The French Culture Ministry, however, put an immediate stop to the plan. According to the ministry, the museum by law had to consult with a scientific committee before making any offers to return anything. France’s national government has a blanket policy of considering pretty much everything in its museums as part of France’s national heritage, no matter where it came from and under what circumstances, based on the age-old finders keepers philosophy of ethics. The underlying fear was that allowing Rouen to one-sidedly return the toi moko would open a Pandora’s Box of demands for repatriation.
An administrative court backed the government’s position so for years the toi moko remained in storage in Rouen. Recognizing the specific cultural significance of the toi moko, French senator Catherine Morin-Desailly submitted a bill the French senate in early 2008 that would allow the return of the Maori heads in France, not just the Rouen one but 15 others from public collections all over France as well. The bill was passed unanimously by the Senate in June of 2009, and finally by the National Assembly in May 2010.

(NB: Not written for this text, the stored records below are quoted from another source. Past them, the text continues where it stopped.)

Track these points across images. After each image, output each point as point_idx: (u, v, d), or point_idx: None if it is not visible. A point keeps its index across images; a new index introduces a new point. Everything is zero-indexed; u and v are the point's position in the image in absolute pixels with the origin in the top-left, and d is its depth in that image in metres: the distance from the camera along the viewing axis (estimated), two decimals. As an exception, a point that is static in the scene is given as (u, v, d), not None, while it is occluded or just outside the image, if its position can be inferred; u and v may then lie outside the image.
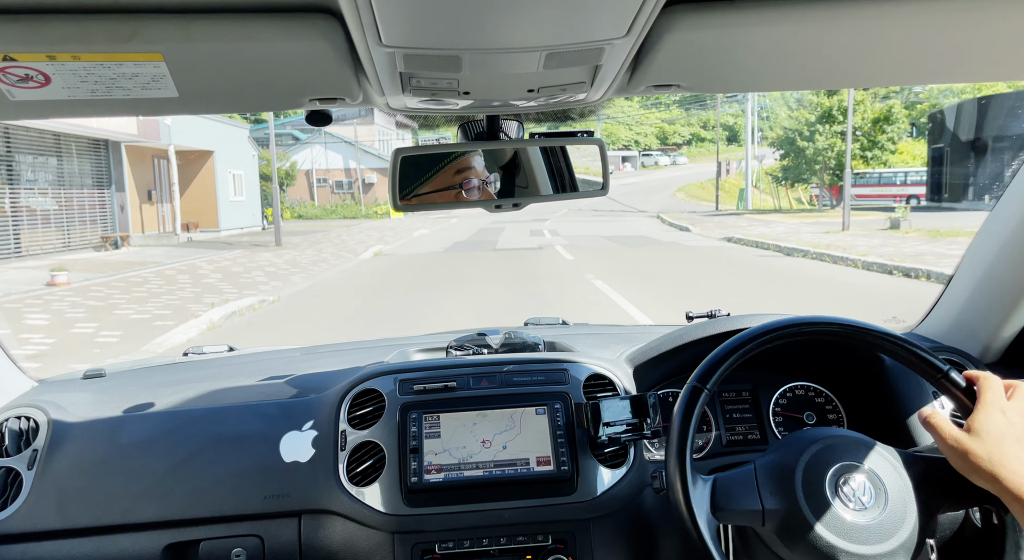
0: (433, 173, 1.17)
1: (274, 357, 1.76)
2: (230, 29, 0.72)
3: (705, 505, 1.05)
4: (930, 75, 0.97)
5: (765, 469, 1.09)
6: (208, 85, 0.83)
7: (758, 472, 1.09)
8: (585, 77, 0.88)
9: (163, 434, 1.35)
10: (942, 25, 0.78)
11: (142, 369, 1.71)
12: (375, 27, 0.68)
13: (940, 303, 1.69)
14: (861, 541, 1.00)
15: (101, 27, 0.70)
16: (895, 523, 1.02)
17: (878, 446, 1.09)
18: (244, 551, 1.27)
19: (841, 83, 1.01)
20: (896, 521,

They made a point, however, of emphasizing that this was a particular exception based on the human dignity of the remains and the strong cultural traditions of the Maori in modern-day New Zealand. “The minister emphasises that this very particular case must be placed within its specific context and should not be confused with the debate about other claims concerning certain items in the public collections.”
Now, a year later, the first toi moko, the one that started it all in Rouen, is on its way back home. It will be placed in a sacred space of the Te Papa museum on May 12th, along with a number of other toi moko retrieved along the way in Sweden, Germany and Norway. The rest of the French toi moko will be returned to New Zealand in 2012.